Worse, her immune issues meant that she was IgA deficient, requiring any blood she received to be carefully washed in the blood center forty-five minutes away... and she had an unusual antibody, which has to be identified at the blood center, and which may severely limit the amount of blood that's available to her. So she was just lying there in bed, too weak and pale to do anything but shift her weight off her left hip (which was killing her because her sciatic nerve has been inflamed since her last pregnancy), waiting for blood to show up.
She wasn't throwing up any blood, so the doctor was hesitant to stick a scope down her throat, lest a scab scrape off and start the bleeding all over again. But if she bleeds again tonight, she'll be getting scoped. I won't find out until morning. I hope she's okay.
Spent a good hour of her admit time on the phone with hospital IT trying to figure out what the fuck was going on with Epic today. Man, hospital IT, talk about a fucking thankless job. If you do everything right, you're completely invisible and nobody cares that you exist; if you change anything you get a furious blizzard of kickback no matter how necessary the change is or how seamlessly it's implemented; if you offer technical support you get snapped at and huffed at and terminally eye-rolled; and even after the person who called is sick of the problem and ready to ditch it and rig a makeshift solution and move on, you have to go back and fix it ANYWAY because there is a REPORT.
Frankly, I'd rather handle poop.
Rachel is doing well today. She keeps having setbacks on her discharge, but she was moved to the big room at the end of the hall, where her panoramic window gives her views of mountains instead of boring downtown glass. She was able to stand up today for a few seconds, but is still incredibly weak and easily made short of breath. Her son visited again the other day, and they wheeled her down in a recliner to meet her daughter in the lobby, so she got to hold both her babies and give them kisses.
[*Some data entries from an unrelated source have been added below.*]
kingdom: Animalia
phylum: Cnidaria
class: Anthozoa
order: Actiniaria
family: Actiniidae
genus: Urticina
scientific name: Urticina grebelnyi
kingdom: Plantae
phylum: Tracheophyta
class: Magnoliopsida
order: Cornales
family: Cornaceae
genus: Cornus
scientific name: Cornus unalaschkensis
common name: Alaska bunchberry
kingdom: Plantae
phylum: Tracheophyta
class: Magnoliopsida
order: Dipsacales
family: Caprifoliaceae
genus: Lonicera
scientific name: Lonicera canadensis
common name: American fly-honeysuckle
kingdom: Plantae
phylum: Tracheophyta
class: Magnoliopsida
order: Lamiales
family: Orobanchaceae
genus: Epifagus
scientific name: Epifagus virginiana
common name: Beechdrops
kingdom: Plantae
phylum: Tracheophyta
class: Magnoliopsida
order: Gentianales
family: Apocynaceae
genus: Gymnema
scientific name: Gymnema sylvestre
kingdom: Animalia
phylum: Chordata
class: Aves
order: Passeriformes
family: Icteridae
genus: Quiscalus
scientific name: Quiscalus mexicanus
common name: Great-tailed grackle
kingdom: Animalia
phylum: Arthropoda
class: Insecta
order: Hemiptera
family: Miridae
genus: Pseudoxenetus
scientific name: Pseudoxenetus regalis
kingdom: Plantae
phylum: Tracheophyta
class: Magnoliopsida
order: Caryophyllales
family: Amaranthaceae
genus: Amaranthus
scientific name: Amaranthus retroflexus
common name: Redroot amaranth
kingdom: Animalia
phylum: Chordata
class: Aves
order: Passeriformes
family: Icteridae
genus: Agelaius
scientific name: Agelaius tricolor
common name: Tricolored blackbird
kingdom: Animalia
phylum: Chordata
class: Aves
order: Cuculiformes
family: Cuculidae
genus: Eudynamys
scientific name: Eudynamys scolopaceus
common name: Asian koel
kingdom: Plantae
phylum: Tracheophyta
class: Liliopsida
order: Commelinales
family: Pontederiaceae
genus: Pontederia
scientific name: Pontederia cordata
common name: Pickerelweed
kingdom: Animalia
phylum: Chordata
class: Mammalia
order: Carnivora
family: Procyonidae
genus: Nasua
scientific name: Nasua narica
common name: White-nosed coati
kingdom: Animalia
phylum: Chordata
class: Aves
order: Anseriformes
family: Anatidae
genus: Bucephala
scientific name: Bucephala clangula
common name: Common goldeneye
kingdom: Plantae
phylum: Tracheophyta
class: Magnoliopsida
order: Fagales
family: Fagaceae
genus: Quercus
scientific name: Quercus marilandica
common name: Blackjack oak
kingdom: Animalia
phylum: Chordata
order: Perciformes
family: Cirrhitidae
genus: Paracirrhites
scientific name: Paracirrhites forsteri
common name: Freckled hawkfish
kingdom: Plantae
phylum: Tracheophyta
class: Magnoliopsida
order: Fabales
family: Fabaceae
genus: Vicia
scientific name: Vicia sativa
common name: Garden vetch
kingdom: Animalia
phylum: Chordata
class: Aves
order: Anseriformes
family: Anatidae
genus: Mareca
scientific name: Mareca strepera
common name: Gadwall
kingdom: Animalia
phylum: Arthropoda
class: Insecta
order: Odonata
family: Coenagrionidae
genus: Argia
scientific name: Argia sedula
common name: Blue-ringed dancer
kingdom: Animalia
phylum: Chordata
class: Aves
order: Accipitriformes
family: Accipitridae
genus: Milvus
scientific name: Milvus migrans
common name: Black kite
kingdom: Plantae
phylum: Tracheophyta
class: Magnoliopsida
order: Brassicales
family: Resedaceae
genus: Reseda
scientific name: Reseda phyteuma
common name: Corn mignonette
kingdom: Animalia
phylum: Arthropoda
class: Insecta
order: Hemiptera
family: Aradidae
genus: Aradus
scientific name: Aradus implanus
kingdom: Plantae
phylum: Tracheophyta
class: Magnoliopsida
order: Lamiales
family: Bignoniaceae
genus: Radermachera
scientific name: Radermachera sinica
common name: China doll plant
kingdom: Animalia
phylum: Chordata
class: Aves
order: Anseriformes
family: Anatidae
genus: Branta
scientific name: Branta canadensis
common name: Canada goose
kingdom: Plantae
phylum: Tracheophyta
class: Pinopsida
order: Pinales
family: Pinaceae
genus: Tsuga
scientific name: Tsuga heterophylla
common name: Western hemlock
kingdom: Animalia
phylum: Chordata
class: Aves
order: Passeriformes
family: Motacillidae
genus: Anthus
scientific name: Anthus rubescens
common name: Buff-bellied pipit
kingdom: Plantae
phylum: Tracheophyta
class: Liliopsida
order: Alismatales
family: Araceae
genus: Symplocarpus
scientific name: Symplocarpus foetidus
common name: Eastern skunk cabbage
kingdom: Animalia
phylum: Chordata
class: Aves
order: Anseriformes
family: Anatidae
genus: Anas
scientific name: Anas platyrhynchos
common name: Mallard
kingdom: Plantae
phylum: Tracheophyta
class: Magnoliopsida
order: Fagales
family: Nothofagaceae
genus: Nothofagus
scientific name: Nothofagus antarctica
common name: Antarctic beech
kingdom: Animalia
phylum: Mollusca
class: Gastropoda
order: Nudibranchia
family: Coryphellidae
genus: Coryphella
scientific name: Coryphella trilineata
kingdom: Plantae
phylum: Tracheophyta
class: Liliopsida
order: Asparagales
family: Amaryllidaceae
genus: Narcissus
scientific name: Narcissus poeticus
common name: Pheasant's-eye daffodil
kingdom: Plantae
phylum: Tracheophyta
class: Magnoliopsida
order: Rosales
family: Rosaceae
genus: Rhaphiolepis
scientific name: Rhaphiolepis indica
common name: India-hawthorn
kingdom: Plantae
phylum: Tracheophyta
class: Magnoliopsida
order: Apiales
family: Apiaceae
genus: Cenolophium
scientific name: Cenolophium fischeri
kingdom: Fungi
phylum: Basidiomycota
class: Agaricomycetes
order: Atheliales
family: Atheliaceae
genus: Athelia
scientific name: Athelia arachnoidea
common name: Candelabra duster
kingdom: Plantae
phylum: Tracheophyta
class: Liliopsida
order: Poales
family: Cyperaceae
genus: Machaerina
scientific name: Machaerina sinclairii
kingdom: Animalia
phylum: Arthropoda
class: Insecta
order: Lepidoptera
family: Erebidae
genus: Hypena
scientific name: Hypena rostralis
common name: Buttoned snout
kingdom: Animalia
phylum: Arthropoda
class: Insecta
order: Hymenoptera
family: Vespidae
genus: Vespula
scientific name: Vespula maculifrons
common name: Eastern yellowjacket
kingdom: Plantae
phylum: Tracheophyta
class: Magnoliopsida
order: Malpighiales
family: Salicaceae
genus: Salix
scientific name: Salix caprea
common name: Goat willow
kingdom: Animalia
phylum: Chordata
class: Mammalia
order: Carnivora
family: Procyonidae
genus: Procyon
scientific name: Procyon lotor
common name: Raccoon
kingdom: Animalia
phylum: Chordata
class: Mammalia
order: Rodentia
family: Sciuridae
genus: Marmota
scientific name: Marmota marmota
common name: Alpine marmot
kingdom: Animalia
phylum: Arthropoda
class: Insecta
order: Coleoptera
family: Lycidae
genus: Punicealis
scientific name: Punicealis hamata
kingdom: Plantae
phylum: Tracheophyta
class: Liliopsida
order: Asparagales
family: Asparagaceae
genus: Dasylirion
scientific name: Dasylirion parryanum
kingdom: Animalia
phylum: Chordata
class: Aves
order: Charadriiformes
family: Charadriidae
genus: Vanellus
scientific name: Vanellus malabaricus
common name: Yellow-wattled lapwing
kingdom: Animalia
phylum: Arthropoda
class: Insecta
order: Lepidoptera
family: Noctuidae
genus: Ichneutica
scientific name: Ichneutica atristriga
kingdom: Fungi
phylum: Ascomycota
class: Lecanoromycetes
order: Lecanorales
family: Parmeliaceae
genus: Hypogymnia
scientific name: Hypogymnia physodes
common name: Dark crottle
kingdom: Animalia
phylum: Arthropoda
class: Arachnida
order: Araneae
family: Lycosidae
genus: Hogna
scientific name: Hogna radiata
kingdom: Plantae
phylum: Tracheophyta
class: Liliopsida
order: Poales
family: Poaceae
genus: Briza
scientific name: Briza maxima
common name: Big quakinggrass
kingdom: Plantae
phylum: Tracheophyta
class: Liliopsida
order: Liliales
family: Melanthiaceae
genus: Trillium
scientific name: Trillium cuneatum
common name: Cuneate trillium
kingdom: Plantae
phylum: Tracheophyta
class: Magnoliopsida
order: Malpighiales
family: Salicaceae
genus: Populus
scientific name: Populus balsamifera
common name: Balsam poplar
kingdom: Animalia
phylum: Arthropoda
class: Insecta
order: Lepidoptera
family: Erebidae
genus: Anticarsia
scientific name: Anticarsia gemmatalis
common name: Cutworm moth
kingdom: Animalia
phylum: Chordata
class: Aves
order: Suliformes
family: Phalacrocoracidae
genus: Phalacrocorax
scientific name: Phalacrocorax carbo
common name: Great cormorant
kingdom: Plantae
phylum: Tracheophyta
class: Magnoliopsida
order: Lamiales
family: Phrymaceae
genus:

The woman who's been bleeding after her liver failure is still bleeding. They put the femoral pressure thing back on her today. She has a huge pressure ulcer on her groin from the fem-stop crushing her constantly, but it's the only way to keep her alive. Her abdomen is increasingly distended and there are worries that she's bleeding into her belly, but we can't drain her with a needle because that's one more place to bleed from. The doctors have been trying desperately to talk her and her family into focusing her care on comfort and family interactions rather than on these continual, painful, brutal, even disfiguring treatments we're doing to her to keep her alive while she turns yellow and exsanguinates.
I wonder how long a blood bank takes to cut you off.
She screams pretty much constantly. Pain medications just don't work for her, because her liver is so fucked. It's very disturbing to staff as well as family and other patients. I don't think I could stand to do CPR on her, knowing that she's Hep C positive, spewing blood everywhere, and fatally ill even if we bring her back from one death. I guess I'll find out soon enough what my moral boundaries there are.
Liver failure is one hell of a way to go.